"I eat my bread."
Translation:Tôi ăn bánh mì của mình.
Just to check - I answered with cua toi which was fine. If I put cua minh, would that be saying that the bread belongs to the subject of the sentence (i.e, me)?
Whats the meaning of của? I put Tôi ăn bánh mì mình which was wrong. Is there some grammar behind this? Thanks!
'Của' indicates possessive, but I also think 'Tôi ăn bánh mì tôi/mình' would also be correct? Can any native speaker say if it's grammatically wrong or just informal?
word "của" means "of" and phrase "của mình" means "of the object"
once again all together - "VIETNAMESE IS COOOL!@!@"
Just bread is technically bánh mì không, as bánh mì is generally a sandwich, but my answer was marked incorrectly.

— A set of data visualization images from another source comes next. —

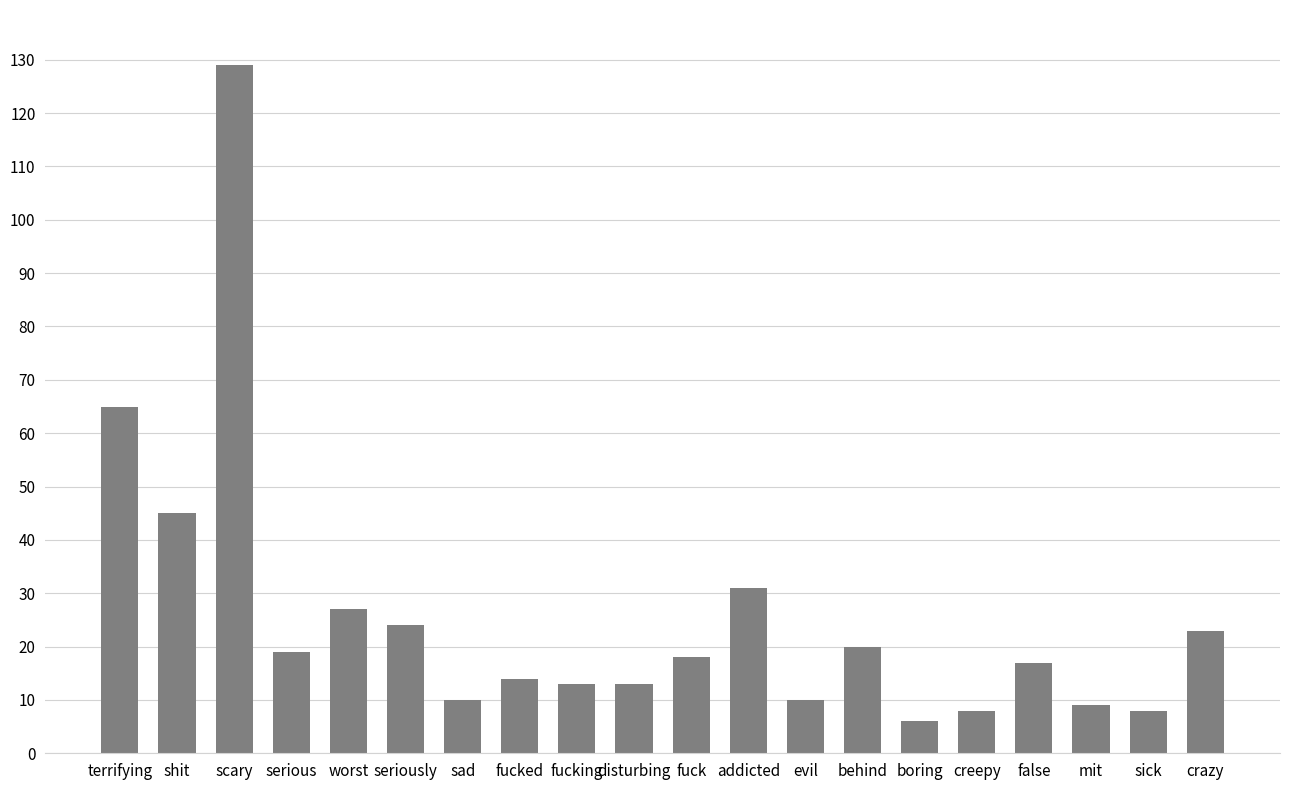

Reading right to left, list all the values displayed in this chart.

23	8	9	17	8	6	20	10	31	18	13	13	14	10	24	27	19	129	45	65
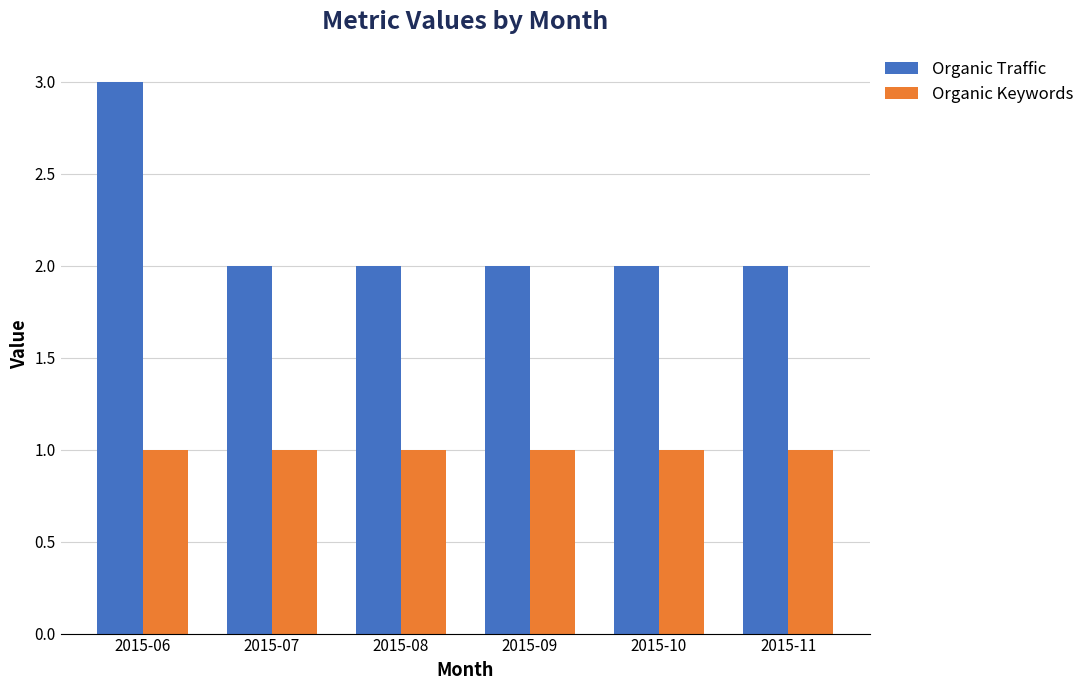

At which category is the sum across all series the highest?

2015-06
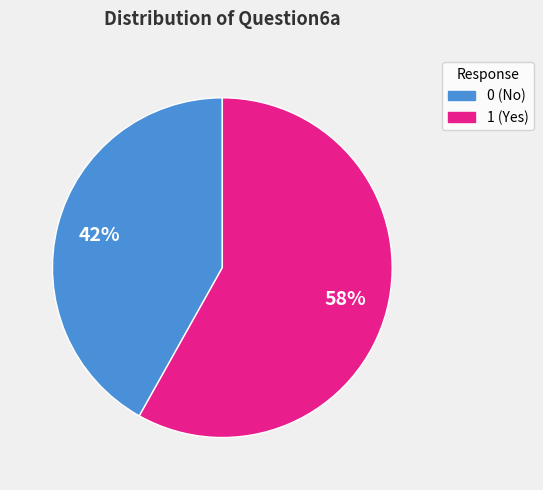

Which has a higher value, 1 or 0?

1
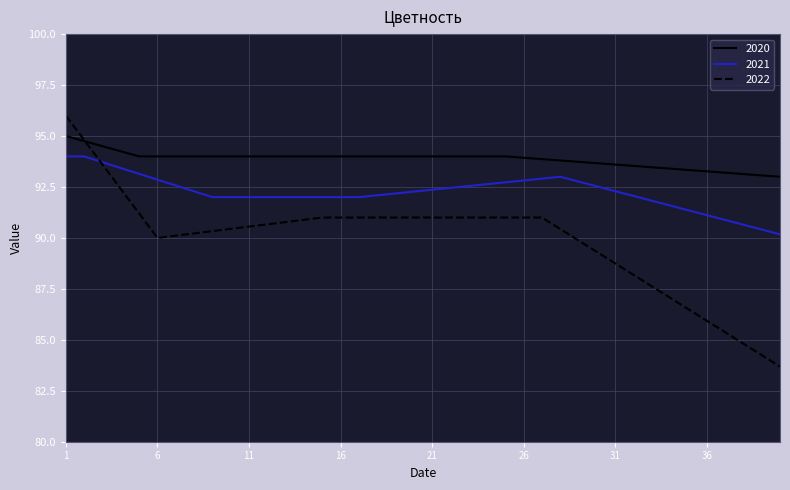

Rank the series by their average value, from lowest to highest.

2022, 2021, 2020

How do i tell the difference when i am uposed to use của tôi (i'm assuming at the beginning of a sentence) versus của mình (at the end of a sentence)? Does it even matter if its at the beginning or end? Do they mean seperate things?
Của tôi just means "mine", but của mình refers to the subject of the sentence. So, "anh ấy ăn bánh mì của mình" means "he eats his bread"; "bạn ăn bánh mì của mình" means "you eat your bread".

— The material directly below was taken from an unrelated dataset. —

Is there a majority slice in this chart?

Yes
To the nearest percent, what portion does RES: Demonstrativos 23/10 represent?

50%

Can any native weigh in on this? I just read on the discussion of another phrase that cua minh only means "my" or "our", so first person possessive.
So something like...
Cô ấy ăn bánh mì của mình - she eats her bread Cô ấy bánh mì của tôi - she eats my bread
Tôi is always me, mine, but mình refers to the person doing the action, not the person speaking.
Is this the correct explanation?
Both cua toi and cua minh (with appropriate diacriticals) are correct, since toi is the subject.